KTMは、水冷V型2気筒エンジンを搭載するストリートファイターのフラッグシップモデルをモデルチェンジした『1390 SUPER DUKE R』と『1390 SUPER DUKE R EVO』の2車種を発表した。日本への導入時期や車両価格などは未定だ。
●文:ヤングマシン編集部(山下剛)
第4世代となるスーパーデュークはエンジンをはじめ大きくアップデート
デュークシリーズ誕生30周年を迎える2024年に向け、EICMAで世界初公開となった『990デューク』に続いて、KTMはスーパーデュークのフラッグシップに新開発エンジンを搭載してモデルチェンジした『1390スーパーデュークR』と『1390スーパーデュークRエヴォ』の2車種を発表した。『ザ・ビースト(猛獣)』のサブネームを持つスーパーデューク最高峰モデルの、多岐にわたる進化のポイントをひとつずつ見ていこう。
エンジン
エンジンは1290スーパーデュークに搭載している75度V型2気筒『LC8 Vツイン』を改良。ストロークはそのままにボアを2mm拡大したφ110mmとし、排気量は49ccアップの1350ccとなった。これにより最高出力は180psから190psまで引き上げられている。
また、新設計可変バルブ機構は、エンジン重量の増加を抑えながらもエンジン回転に応じたバルブリフトを最適化し、全域にわたってパワー/トルクフィーリングを進化させた。また、耐久性も向上しており、バルブクリアランスチェックは6万km毎となっている。なお、燃費は16.9km/Lとしている。
吸気系では4mm拡大してφ60mmとしつつ短縮したスロットルボディとインジェクターの改良によって混合気の霧化が向上。新設計の約10Lエアボックスとの組み合わせによりラムエア効果を高めている。また、エアボックスの整備性も同時に改良された。

**取り組む課題:**
a) スーパーデュークの記事によると、改良後のエンジンの排気量は何ccか。
b) スーパーデュークの記事から、「第4世代となるスーパーデュークはエンジンをはじめ大きくアップデート」から「の整備性も同時に改良された。」までを、両端も含めてそのまま書き写すこと。

**提供された情報:**
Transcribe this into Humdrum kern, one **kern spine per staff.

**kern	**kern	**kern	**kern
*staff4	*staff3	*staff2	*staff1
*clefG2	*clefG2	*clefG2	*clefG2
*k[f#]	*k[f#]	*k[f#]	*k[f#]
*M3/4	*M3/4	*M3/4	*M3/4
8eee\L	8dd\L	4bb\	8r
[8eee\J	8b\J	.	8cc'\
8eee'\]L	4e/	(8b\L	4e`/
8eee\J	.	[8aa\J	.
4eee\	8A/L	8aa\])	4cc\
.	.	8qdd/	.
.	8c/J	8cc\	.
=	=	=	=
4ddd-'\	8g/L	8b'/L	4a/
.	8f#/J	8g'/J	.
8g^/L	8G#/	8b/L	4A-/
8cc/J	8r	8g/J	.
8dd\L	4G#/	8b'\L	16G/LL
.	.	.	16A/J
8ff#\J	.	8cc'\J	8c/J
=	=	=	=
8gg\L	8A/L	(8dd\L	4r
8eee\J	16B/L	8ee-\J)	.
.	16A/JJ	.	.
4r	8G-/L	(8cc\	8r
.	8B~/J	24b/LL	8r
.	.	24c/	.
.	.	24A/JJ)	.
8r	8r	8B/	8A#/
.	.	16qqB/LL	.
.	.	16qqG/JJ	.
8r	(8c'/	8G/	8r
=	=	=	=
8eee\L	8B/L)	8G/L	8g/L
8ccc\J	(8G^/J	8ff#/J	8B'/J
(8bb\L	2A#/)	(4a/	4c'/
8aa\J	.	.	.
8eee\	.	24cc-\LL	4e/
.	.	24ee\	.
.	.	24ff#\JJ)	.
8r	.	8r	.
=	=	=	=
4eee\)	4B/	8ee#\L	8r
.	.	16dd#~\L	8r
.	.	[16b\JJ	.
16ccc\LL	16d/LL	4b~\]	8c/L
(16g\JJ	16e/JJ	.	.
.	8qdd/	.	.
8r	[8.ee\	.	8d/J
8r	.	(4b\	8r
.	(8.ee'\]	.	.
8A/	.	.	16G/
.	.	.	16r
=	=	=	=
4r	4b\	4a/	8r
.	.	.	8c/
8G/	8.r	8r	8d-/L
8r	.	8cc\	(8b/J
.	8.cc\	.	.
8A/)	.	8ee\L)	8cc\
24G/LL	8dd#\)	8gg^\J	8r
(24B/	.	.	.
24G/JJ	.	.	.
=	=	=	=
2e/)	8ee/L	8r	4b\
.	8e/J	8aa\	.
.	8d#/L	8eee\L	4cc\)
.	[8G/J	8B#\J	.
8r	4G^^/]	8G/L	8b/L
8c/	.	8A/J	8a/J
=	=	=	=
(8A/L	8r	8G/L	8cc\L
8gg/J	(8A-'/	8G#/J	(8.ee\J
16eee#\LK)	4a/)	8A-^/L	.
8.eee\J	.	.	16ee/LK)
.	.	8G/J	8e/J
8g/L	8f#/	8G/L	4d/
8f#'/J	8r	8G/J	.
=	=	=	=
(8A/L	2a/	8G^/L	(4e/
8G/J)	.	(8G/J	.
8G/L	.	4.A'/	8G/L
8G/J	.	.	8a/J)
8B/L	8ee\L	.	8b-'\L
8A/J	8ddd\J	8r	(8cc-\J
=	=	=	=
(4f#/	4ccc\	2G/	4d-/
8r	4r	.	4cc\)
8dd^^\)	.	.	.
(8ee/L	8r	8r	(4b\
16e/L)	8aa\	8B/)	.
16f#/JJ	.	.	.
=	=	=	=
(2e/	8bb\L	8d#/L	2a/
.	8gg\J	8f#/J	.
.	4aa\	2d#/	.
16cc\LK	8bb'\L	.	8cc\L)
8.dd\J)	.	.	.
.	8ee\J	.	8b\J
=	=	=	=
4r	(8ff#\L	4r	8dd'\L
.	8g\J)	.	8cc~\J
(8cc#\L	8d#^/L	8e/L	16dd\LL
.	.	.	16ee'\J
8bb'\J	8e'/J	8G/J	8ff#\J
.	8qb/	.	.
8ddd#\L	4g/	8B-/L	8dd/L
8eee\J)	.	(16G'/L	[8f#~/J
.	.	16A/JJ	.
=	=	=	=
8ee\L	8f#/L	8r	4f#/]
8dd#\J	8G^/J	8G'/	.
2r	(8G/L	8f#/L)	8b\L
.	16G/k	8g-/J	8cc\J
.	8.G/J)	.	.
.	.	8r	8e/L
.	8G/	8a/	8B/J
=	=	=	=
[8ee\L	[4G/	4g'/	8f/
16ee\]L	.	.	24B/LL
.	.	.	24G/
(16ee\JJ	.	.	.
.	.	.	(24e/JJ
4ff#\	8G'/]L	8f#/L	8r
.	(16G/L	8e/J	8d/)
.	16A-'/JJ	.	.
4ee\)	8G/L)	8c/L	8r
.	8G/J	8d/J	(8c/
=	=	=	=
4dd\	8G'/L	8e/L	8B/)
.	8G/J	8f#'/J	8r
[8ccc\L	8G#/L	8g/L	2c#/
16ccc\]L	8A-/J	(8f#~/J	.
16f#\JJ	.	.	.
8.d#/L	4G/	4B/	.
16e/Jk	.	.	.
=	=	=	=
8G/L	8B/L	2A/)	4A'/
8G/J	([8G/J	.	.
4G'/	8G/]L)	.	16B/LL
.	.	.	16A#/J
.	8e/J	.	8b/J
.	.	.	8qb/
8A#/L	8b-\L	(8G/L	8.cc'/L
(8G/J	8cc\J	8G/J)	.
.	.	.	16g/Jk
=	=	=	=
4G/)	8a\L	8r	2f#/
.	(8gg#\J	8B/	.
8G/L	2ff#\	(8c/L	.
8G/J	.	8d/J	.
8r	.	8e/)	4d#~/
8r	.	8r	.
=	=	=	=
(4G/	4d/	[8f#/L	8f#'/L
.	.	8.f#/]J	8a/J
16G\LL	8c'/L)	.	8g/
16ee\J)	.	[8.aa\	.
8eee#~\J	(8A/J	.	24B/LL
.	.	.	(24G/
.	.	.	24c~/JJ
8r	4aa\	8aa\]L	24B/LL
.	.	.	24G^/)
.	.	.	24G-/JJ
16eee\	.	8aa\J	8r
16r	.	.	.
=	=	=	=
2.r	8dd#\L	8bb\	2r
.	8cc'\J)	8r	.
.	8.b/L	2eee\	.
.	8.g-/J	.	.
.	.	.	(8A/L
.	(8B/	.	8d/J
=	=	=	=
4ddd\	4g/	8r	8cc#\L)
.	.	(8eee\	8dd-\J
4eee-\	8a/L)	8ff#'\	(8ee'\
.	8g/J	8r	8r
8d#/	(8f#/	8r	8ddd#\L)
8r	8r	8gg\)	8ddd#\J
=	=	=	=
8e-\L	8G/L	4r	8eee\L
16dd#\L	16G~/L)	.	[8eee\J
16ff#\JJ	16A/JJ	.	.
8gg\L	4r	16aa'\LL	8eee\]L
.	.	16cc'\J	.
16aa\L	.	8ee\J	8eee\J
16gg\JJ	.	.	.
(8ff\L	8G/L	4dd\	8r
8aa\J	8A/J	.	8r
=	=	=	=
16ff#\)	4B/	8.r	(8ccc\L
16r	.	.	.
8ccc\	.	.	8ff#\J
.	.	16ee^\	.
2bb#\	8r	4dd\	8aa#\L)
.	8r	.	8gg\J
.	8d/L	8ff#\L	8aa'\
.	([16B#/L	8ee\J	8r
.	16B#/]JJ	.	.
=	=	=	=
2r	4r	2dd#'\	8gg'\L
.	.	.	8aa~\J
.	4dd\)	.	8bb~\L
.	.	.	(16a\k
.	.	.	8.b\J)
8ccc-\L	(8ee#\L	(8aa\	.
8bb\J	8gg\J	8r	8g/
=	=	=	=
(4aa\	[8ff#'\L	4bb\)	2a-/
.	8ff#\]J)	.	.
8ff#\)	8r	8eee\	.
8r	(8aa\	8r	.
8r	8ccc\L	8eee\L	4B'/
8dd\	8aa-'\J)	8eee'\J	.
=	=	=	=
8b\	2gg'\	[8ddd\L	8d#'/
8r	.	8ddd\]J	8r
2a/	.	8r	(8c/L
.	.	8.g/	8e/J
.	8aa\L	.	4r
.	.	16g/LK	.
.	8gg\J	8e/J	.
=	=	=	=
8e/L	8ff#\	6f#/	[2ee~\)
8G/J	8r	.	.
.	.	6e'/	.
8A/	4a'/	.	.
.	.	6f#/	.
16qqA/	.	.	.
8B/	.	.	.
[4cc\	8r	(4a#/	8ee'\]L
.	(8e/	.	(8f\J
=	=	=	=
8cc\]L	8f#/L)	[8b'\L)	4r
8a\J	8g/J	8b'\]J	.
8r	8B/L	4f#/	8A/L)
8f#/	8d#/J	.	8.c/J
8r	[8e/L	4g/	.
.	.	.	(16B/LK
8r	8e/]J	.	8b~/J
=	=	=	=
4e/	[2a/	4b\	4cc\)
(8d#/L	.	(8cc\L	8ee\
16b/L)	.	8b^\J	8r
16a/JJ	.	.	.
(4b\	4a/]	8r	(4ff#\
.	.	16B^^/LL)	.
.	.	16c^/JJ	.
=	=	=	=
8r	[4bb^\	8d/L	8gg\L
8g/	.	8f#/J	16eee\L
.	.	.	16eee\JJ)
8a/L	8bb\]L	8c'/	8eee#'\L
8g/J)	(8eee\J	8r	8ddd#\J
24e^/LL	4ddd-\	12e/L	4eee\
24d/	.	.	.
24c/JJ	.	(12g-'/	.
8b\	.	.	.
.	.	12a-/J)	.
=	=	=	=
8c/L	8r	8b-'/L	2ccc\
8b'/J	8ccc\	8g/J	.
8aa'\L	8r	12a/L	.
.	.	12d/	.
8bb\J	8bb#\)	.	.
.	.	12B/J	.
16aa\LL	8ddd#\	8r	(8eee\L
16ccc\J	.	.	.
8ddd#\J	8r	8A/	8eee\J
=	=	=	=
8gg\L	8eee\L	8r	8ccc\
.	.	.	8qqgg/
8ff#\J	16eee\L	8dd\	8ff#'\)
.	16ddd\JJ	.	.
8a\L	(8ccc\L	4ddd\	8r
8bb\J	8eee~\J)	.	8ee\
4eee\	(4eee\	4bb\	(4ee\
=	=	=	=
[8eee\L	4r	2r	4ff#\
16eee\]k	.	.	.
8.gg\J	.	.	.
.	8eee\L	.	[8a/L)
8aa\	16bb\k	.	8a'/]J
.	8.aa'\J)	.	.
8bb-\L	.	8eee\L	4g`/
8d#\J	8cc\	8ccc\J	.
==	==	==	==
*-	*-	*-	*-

**解答:**
a) 1350cc。

b)
第4世代となるスーパーデュークはエンジンをはじめ大きくアップデート
デュークシリーズ誕生30周年を迎える2024年に向け、EICMAで世界初公開となった『990デューク』に続いて、KTMはスーパーデュークのフラッグシップに新開発エンジンを搭載してモデルチェンジした『1390スーパーデュークR』と『1390スーパーデュークRエヴォ』の2車種を発表した。『ザ・ビースト(猛獣)』のサブネームを持つスーパーデューク最高峰モデルの、多岐にわたる進化のポイントをひとつずつ見ていこう。
エンジン
エンジンは1290スーパーデュークに搭載している75度V型2気筒『LC8 Vツイン』を改良。ストロークはそのままにボアを2mm拡大したφ110mmとし、排気量は49ccアップの1350ccとなった。これにより最高出力は180psから190psまで引き上げられている。
また、新設計可変バルブ機構は、エンジン重量の増加を抑えながらもエンジン回転に応じたバルブリフトを最適化し、全域にわたってパワー/トルクフィーリングを進化させた。また、耐久性も向上しており、バルブクリアランスチェックは6万km毎となっている。なお、燃費は16.9km/Lとしている。
吸気系では4mm拡大してφ60mmとしつつ短縮したスロットルボディとインジェクターの改良によって混合気の霧化が向上。新設計の約10Lエアボックスとの組み合わせによりラムエア効果を高めている。また、エアボックスの整備性も同時に改良された。